***** Available data

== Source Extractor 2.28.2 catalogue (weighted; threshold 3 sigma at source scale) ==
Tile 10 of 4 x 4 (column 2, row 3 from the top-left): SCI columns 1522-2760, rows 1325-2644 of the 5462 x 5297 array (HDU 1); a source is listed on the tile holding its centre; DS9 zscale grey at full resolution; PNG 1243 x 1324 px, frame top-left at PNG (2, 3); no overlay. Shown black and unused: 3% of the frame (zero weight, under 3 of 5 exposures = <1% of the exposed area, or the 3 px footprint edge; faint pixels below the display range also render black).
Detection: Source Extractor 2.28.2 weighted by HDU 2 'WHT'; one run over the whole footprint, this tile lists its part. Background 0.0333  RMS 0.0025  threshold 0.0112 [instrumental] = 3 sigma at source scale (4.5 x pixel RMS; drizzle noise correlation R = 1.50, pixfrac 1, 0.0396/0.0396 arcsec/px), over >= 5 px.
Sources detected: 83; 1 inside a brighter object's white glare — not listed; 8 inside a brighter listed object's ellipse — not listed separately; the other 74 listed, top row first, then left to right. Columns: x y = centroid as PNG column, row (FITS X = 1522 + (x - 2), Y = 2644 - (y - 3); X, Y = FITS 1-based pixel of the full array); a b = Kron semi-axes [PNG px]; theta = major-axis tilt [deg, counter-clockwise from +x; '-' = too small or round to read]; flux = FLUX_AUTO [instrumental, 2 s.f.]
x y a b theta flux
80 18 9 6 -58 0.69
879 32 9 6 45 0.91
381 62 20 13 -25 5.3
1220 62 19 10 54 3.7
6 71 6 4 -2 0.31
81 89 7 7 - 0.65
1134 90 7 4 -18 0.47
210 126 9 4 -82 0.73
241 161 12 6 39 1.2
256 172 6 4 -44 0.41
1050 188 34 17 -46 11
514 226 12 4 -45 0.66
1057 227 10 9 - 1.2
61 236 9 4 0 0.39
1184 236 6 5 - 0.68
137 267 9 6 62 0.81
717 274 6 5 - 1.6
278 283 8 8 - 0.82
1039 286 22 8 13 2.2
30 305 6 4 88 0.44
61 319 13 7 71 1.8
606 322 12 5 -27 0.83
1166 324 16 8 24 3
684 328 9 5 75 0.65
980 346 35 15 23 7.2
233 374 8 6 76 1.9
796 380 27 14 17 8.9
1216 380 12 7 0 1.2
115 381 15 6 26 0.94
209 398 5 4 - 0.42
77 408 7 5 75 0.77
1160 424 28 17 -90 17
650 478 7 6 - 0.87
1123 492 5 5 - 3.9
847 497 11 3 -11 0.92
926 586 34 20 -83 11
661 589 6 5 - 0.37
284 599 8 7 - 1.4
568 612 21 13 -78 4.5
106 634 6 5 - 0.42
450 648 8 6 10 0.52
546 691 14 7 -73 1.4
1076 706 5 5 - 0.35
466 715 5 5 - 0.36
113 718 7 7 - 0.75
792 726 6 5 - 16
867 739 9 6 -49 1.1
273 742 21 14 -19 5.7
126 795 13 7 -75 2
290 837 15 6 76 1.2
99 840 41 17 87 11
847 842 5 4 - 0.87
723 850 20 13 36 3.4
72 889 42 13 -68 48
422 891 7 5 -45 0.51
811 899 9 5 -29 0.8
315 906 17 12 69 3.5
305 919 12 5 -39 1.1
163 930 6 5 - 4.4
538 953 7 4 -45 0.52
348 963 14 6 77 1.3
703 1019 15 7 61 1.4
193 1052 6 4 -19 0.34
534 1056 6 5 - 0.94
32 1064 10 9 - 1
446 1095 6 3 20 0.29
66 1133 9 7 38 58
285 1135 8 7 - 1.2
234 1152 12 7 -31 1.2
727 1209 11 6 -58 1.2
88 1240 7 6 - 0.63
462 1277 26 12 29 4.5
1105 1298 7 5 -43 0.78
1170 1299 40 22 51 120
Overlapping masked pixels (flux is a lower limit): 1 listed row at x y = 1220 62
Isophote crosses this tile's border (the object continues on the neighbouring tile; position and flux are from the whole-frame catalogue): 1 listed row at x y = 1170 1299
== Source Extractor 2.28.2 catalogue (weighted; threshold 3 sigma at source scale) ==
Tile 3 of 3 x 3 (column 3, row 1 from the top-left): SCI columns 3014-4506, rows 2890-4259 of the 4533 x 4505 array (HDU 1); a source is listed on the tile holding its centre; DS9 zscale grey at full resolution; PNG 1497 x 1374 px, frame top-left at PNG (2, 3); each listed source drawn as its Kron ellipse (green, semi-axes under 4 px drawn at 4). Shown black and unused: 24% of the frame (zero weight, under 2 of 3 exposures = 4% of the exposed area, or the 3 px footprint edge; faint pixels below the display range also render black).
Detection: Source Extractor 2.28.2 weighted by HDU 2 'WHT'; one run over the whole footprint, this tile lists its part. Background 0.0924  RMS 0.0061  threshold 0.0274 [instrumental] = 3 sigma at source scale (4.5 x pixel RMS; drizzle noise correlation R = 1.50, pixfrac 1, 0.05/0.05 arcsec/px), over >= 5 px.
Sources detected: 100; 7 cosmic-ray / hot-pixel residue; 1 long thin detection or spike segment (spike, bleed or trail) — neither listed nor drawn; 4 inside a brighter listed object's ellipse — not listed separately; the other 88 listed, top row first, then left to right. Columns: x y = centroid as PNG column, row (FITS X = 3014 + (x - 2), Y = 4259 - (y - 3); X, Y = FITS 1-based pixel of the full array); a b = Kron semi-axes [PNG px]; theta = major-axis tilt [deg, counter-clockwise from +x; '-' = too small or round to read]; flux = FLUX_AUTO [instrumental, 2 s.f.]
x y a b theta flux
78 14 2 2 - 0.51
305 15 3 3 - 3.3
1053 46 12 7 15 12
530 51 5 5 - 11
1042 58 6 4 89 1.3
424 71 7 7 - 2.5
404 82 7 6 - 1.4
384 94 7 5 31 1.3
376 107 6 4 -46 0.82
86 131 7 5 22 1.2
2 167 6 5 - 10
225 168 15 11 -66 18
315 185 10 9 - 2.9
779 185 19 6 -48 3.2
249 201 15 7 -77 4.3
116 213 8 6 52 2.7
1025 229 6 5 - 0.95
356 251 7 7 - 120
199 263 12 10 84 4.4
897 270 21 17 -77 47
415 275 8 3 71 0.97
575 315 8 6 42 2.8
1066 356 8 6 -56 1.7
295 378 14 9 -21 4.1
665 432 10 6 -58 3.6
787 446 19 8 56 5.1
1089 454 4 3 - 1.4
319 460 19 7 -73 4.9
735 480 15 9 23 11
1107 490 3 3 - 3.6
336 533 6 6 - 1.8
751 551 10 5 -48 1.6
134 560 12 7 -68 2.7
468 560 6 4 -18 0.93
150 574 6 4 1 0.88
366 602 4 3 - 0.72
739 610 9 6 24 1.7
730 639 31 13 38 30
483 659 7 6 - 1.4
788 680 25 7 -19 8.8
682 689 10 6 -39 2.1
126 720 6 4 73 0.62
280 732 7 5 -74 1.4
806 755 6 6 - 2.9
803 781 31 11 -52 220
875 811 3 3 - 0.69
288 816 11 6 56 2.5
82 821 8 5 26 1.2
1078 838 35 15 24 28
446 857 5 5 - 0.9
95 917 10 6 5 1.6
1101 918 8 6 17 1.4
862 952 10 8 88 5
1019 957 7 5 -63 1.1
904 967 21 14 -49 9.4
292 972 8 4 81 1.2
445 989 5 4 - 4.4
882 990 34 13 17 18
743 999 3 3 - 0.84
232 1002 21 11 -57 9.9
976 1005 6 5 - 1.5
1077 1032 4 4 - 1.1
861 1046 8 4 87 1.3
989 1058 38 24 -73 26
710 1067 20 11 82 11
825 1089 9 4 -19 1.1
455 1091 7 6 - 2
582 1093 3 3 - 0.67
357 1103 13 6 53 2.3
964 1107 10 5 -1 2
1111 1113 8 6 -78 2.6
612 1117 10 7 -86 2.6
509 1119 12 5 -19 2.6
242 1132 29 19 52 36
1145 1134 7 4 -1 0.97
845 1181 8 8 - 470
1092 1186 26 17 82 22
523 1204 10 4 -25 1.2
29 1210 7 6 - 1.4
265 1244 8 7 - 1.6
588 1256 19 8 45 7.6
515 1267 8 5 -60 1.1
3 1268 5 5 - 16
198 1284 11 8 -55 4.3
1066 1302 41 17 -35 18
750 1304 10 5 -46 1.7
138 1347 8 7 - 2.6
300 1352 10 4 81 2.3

**********

Reproduce the rows above exactly, from the very start through the line containing "115 381 15 6 26 0.94", including both ends.

Task solution:
== Source Extractor 2.28.2 catalogue (weighted; threshold 3 sigma at source scale) ==
Tile 10 of 4 x 4 (column 2, row 3 from the top-left): SCI columns 1522-2760, rows 1325-2644 of the 5462 x 5297 array (HDU 1); a source is listed on the tile holding its centre; DS9 zscale grey at full resolution; PNG 1243 x 1324 px, frame top-left at PNG (2, 3); no overlay. Shown black and unused: 3% of the frame (zero weight, under 3 of 5 exposures = <1% of the exposed area, or the 3 px footprint edge; faint pixels below the display range also render black).
Detection: Source Extractor 2.28.2 weighted by HDU 2 'WHT'; one run over the whole footprint, this tile lists its part. Background 0.0333  RMS 0.0025  threshold 0.0112 [instrumental] = 3 sigma at source scale (4.5 x pixel RMS; drizzle noise correlation R = 1.50, pixfrac 1, 0.0396/0.0396 arcsec/px), over >= 5 px.
Sources detected: 83; 1 inside a brighter object's white glare — not listed; 8 inside a brighter listed object's ellipse — not listed separately; the other 74 listed, top row first, then left to right. Columns: x y = centroid as PNG column, row (FITS X = 1522 + (x - 2), Y = 2644 - (y - 3); X, Y = FITS 1-based pixel of the full array); a b = Kron semi-axes [PNG px]; theta = major-axis tilt [deg, counter-clockwise from +x; '-' = too small or round to read]; flux = FLUX_AUTO [instrumental, 2 s.f.]
x y a b theta flux
80 18 9 6 -58 0.69
879 32 9 6 45 0.91
381 62 20 13 -25 5.3
1220 62 19 10 54 3.7
6 71 6 4 -2 0.31
81 89 7 7 - 0.65
1134 90 7 4 -18 0.47
210 126 9 4 -82 0.73
241 161 12 6 39 1.2
256 172 6 4 -44 0.41
1050 188 34 17 -46 11
514 226 12 4 -45 0.66
1057 227 10 9 - 1.2
61 236 9 4 0 0.39
1184 236 6 5 - 0.68
137 267 9 6 62 0.81
717 274 6 5 - 1.6
278 283 8 8 - 0.82
1039 286 22 8 13 2.2
30 305 6 4 88 0.44
61 319 13 7 71 1.8
606 322 12 5 -27 0.83
1166 324 16 8 24 3
684 328 9 5 75 0.65
980 346 35 15 23 7.2
233 374 8 6 76 1.9
796 380 27 14 17 8.9
1216 380 12 7 0 1.2
115 381 15 6 26 0.94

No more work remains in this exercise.